Can $\pi$ be defined using Dedekind cuts? I have read that Dedekind cuts allow you to define the real numbers from the rationals. For example, $\sqrt{2}$ can be defined in the following way:


*

*Partition the rational numbers into two sets $A$ and $B$, such that all of the elements of $A$ are less than the elements of $B$

*$A=\{a \in \mathbb{Q}:x<0 \text{ or } x^2 < 2$}

*$B=\{b \in \mathbb{Q}: x > 0  \text{ and } x^2 \geq 2$}

*Because $B$ has no lower bound, there is a 'gap' in the number line

*We define $\sqrt{2}$ to fill this gap: $\sqrt{2}$ is the unique number such that $x^2=2, x>0$. $\sqrt{2}$ sits on the partition line that we previously drew (hence why we say $\sqrt{2}$ is that cut)
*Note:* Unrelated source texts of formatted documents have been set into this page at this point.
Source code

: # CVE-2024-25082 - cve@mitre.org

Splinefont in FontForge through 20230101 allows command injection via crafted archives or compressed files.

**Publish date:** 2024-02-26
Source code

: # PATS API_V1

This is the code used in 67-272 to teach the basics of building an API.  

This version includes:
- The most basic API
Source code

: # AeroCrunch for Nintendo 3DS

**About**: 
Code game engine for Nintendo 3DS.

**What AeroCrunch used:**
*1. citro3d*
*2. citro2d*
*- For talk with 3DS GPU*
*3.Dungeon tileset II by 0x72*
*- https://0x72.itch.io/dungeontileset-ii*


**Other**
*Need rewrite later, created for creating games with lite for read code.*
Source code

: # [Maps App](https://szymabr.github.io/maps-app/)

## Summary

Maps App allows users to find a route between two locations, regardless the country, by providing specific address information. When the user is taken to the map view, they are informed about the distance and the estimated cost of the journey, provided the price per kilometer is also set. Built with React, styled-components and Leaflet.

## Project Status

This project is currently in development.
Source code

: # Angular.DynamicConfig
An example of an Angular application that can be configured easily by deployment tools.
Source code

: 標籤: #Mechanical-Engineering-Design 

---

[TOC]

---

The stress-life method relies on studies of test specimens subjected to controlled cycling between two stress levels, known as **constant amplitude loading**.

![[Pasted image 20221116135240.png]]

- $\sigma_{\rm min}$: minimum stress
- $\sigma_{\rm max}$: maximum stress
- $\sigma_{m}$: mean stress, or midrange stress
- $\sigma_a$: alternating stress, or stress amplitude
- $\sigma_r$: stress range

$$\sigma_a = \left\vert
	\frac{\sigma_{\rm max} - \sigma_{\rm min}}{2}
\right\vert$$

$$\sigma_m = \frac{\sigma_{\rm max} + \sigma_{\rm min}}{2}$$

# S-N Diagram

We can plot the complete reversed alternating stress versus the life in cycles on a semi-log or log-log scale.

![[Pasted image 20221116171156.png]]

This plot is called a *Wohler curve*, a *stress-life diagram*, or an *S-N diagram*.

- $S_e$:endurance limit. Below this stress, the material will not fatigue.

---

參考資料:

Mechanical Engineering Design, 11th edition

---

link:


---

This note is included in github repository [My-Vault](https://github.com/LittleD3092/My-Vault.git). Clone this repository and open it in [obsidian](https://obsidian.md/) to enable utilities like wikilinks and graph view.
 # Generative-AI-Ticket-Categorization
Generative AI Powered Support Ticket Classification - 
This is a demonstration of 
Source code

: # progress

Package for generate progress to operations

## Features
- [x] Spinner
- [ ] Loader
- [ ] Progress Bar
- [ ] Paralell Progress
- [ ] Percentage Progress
Hopefully, I understand Dedekind cuts well enough to ask this question. It seems to me that because $\pi$ is transcendental, it cannot fill a gap in the same way that $\sqrt{2}$ does. There is no polynomial equation that $\pi$ helps solve. By contrast, $\sqrt{2}$ solves the equation $x^2=2, x \geq 0$. Nevertheless, $\pi$ is a real number, and Dedekind cuts define the real numbers. So, can $\pi$ be defined using Dedekind cuts, or is more work needed? Moreover, does the usual geometric definiton of $\pi$ have a well-defined mathematical meaning if you have not constructed the real numbers from the rationals?
 A: We know that
$$\pi=4\int_0^1\frac{dx}{1+x^2}.$$
A lower Riemann sum of this integral is
$$L_n=\frac4n\sum_{k=1}^{n}\frac1{1+k^2/n^2}.$$
An upper Riemann sum of this integral is
$$U_n=\frac4n\sum_{k=0}^{n-1}\frac1{1+k^2/n^2}.$$
We can define $A=\{a\in\Bbb Q:a<L_n\text{ for some }n\in\Bbb N\}$
and $B=\{b\in\Bbb Q:b>U_n\text{ for some }n\in\Bbb N\}$.
A: Any sequence $c_n$ that converges to $\pi$ can be used to define such a cut, with
$$
A=\{a\in\mathbb Q\mid a\lt c_n\text{ infinitely often}\}\hphantom{\;.}
$$
and
$$
B=\{b\in\mathbb Q\mid b\gt c_n\text{ infinitely often}\}\;.
$$
A: There are many ways to do this, but my preference is to use Euler's solution to the Basel problem (https://en.wikipedia.org/wiki/Basel_problem).  Here's how I would define the lower set of the Dedekind cut:
$$\left\{ a \in \Bbb Q | (a \lt 0) \lor \exists n \in \Bbb N : a^2 < \sum_{i=1}^n\frac{6}{i^2} \right\}$$
The upper set can be defined this way:
$$\left\{ a \in \Bbb Q | (a > 0) \land \forall n \in \Bbb N : a^2 > \sum_{i=1}^n\frac{6}{i^2} \right\}$$